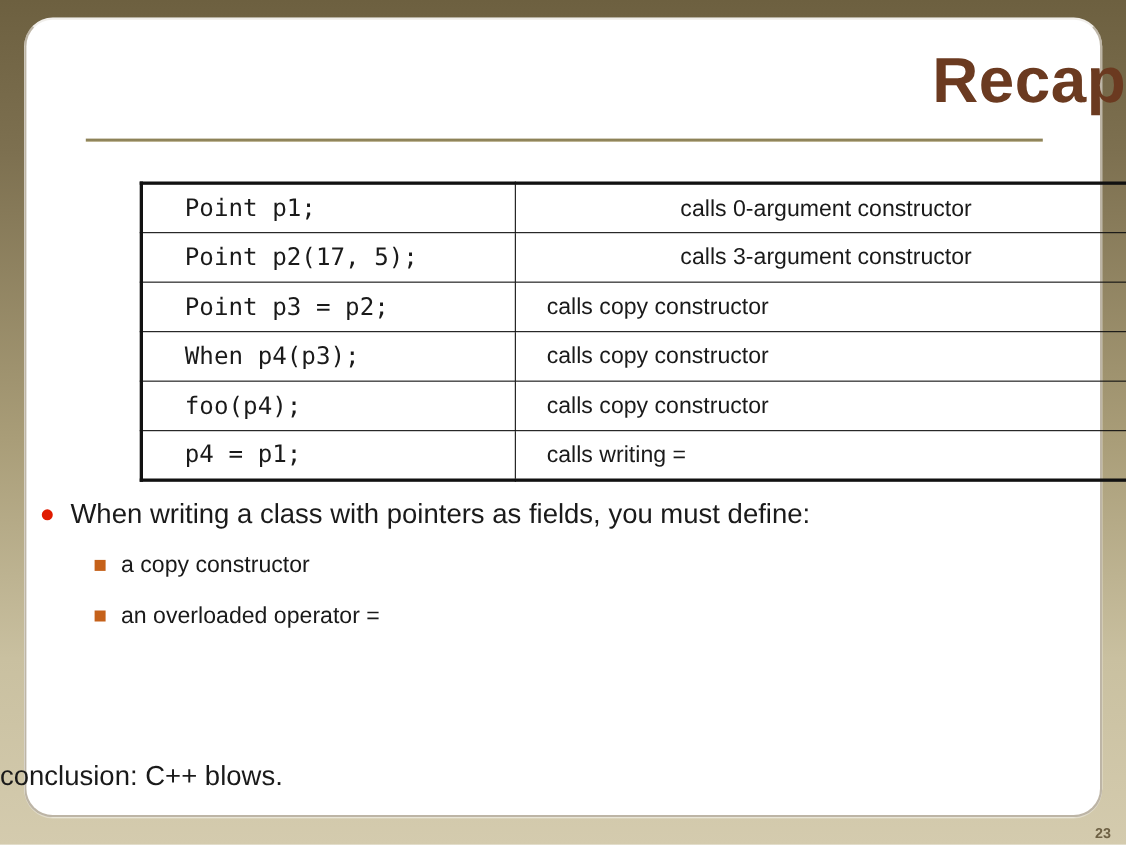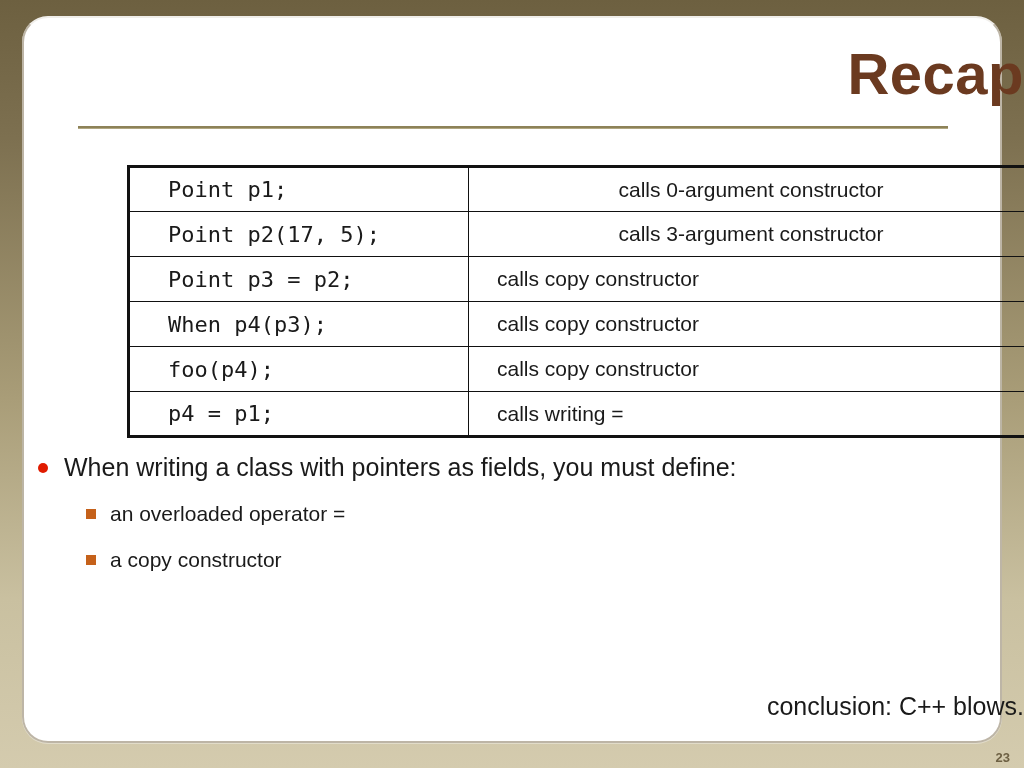--- a/index.html
+++ b/index.html
@@ -145,21 +145,21 @@
     height: 10px;
     background: #c5611a;
   }
 
   
   #closing {
     position: absolute;
     left: 0;
     top: 692px;
     width: 1024px;
-    text-align: right;
+    text-align: left;
     font-size: 25px;
     color: #1a1a1a;
   }
 
   
   #page-number {
     position: absolute;
     right: 14px;
     bottom: 3px;
     font-size: 13px;
@@ -207,25 +207,25 @@
     </tbody>
   </table>
 
   <div id="bullets">
     <div class="lvl1">
       <span class="dot"></span>
       <span>When writing a class with pointers as fields, you must define:</span>
     </div>
     <div class="lvl2">
       <span class="square"></span>
-      <span>an overloaded operator =</span>
+      <span>a copy constructor</span>
     </div>
     <div class="lvl2">
       <span class="square"></span>
-      <span>a copy constructor</span>
+      <span>an overloaded operator =</span>
     </div>
   </div>
 
   <div id="closing">conclusion: C++ blows.</div>
 
   <div id="page-number">23</div>
 
 </div>
 
 </body></html>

------------

**What is being asked:**
Nothing but the lines holding the word "class" should be returned from the listing above.

**Exercise answer:**
     <div class="lvl1">
       <span class="dot"></span>
       <span>When writing a class with pointers as fields, you must define:</span>
     <div class="lvl2">
       <span class="square"></span>
     <div class="lvl2">
       <span class="square"></span>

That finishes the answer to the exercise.